CommonSense (profile) says:

Re: Other problems Amazon must deal with

Amazon isn’t really letting it’s users “download music more than once from the locker”. From what I understand, it’s letting you stream it over a media player from your on-line storage account, which is basically like having an on-line iPod, or an external hard drive that you store your music on and hook up to your entertainment center to listen to (only portable).

Capitalist Lion Tamer (profile) says:

It's solely a greed move if they get streaming fees

This is no different than loading up a portable hard drive or mp3 player full of tunes and plugging it into someone else’s computer. It’s more convenient, but playing music via any player is “streaming,” whether the player exists solely online or not.

“Streaming” = “playing.” The only difference is the vagueness of internet “space.”

CommonSense (profile) says:

Even bigger...

I think there’s an even bigger loss here. If Amazon were to put up a fight, they have the resources to bleed the RIAA a bit in court, no? Not likely enough to kill them, but I’d like to think maybe enough to make it harder for them to get their “right to listen to your own music if it’s stored on a different computer.”

To be honest, I believe that the RIAA needs Amazon much more than Amazon needs them. I go to Amazon for a lot of stuff, none of which is music. I know a few people that do go there for music though, and if Amazon stopped offering it for them, they wouldn’t go somewhere else to pay for it if you know what I mean.

Richard Cranium says:

The Cave-In

Amazon isn’t going to cave in because if the music labels sue Amazon, Apple and Google will side with Amazon against the labels.

Follow the Money.

While it’s true that the music labels could burn the Amazon bridge and survive, they could not burn the Amazon, Apple, Google bridge without serious permanent harm.

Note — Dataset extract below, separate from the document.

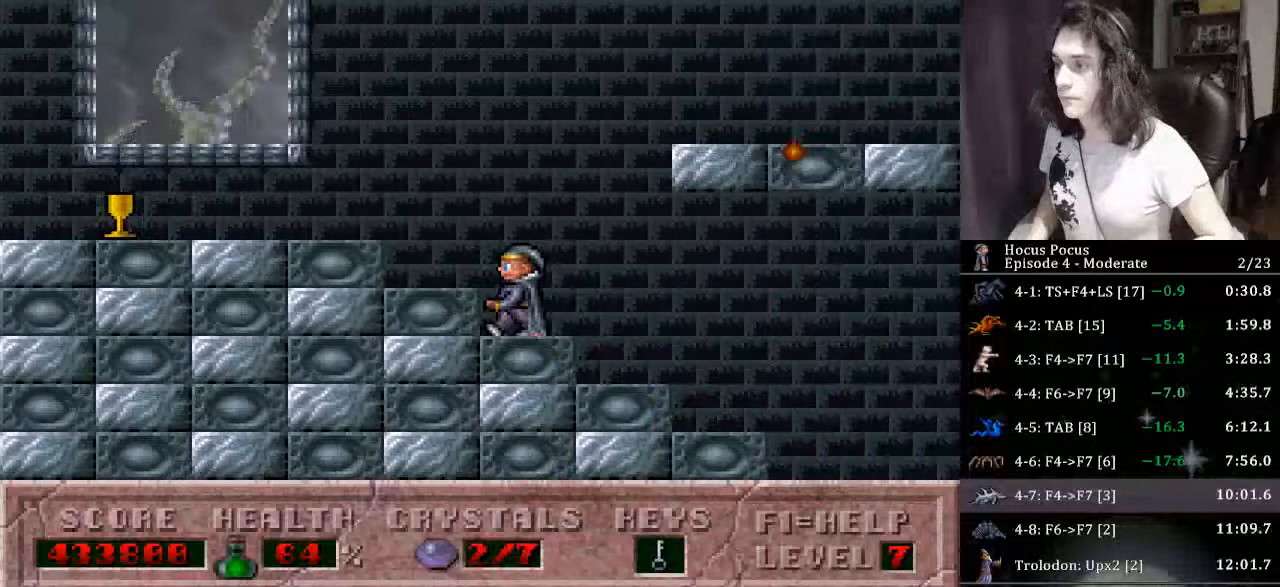
{"keys": ["ctrl", "right"], "events": [[67, "left", "up"], [67, "right", "down"], [167, "ctrl", "down"]]}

The reason Amazon chose to do it now is because both Apple and Google have similar systems eminent. Both Apple and Google will come running to Amazons aid in the event of a suit against Amazon.

They want to not have to pay a licensing fee. They are going to move heaven and earth to make sure they don’t.

I’m sure that SOMEONE at Google/Amazon/Apple realized that if you impose a licensing fee on music lockers, which would have to be passed on to the consumers, the consumers would vote with their pocketbooks to walk away from any such scheme, dooming it to early death.

The record companies don’t care about this. They are not in the business of expanding choices for the consumer as they have proven time and time again.

They are not in the business of protecting the artist as they have proven time and time again.

They are in the business price-fixing, price gouging, legislation fixing, law bending and law breaking all in the service of perpetuating a business system that only exists as a shadow of it’s former self.

“We made billions this way in the 70s and by god if we can shove all the tech genies back in the bottle again we will make billions once more.”

They are in the business of screwing over as many people as they can to keep their failed business model afloat.